Haiangriff auf Galapagos: Österreicherin verliert Bein
Eine 30-jährige Frau aus Linz, Österreich, wurde beim Schnorcheln auf den Galapagosinseln von einem Hai attackiert und erlitt schwere Verletzungen. Der rechte Unterschenkel musste amputiert werden. Der Vorfall ereignete sich am 24. Juni 2026 vor der Insel Santa Fe, nahe Santa Cruz.

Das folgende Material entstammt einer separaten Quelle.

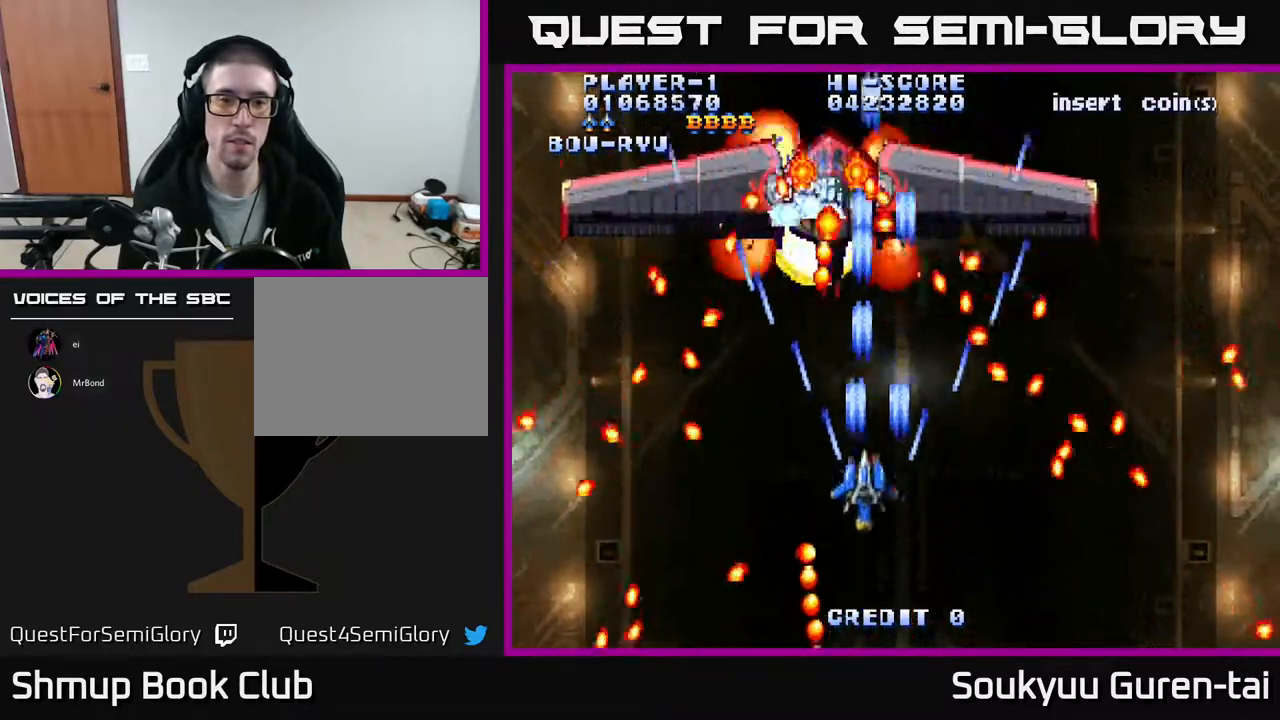
{"buttons": ["DPAD_RIGHT"]}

Der Angriff aus heiterem Himmel
Laut Berichten der „Oberösterreichischen Nachrichten“ war die Frau mit ihrem Mann auf einer geführten Schnorcheltour zu Seelöwen und Schildkröten. Das Boot startete von Santa Cruz mit sieben weiteren Touristen und einem Guide. Im flachen Wasser vor Santa Fe richtete Elisabeth O. ihre Kamera ein, als der Hai plötzlich zubiss. „Der Hai kam aus dem Nichts!“, sagte sie gegenüber der Zeitung. Sie wehrte sich verzweifelt und konnte sich schließlich befreien.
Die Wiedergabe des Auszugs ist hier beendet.